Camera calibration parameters
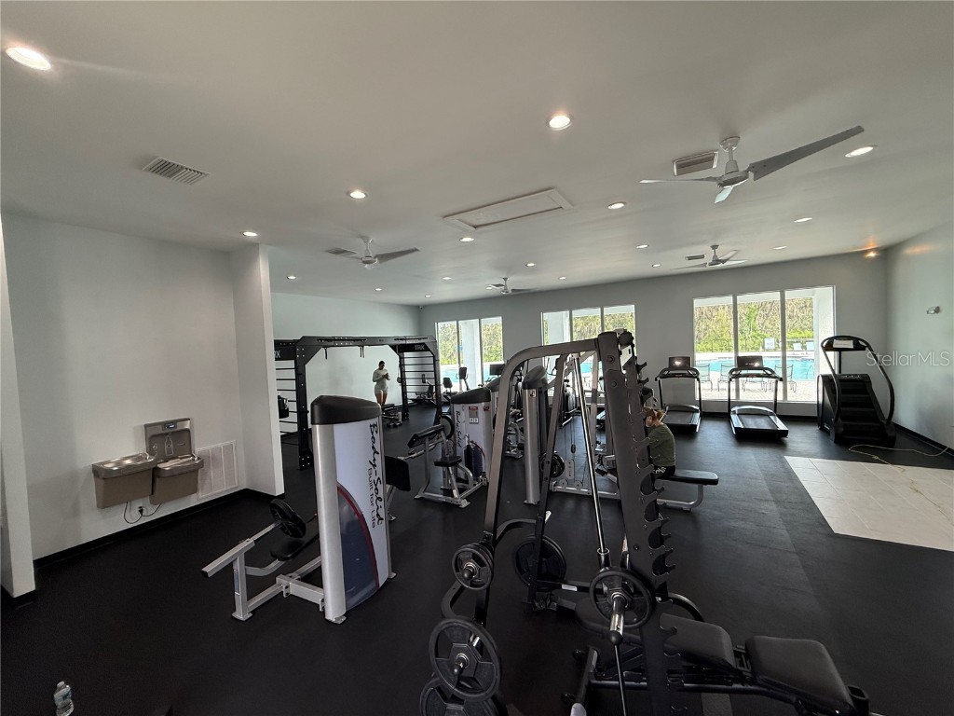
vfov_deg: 85.7
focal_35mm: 14
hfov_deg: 102.1
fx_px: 386
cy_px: 358
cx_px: 477
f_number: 2.2
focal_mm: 2.22
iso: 125
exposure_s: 1/120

ACTION ITEM: Word for word, restate all of the entries above and leave each picture out.

REPLY:
vfov_deg: 85.7
focal_35mm: 14
hfov_deg: 102.1
fx_px: 386
cy_px: 358
cx_px: 477
f_number: 2.2
focal_mm: 2.22
iso: 125
exposure_s: 1/120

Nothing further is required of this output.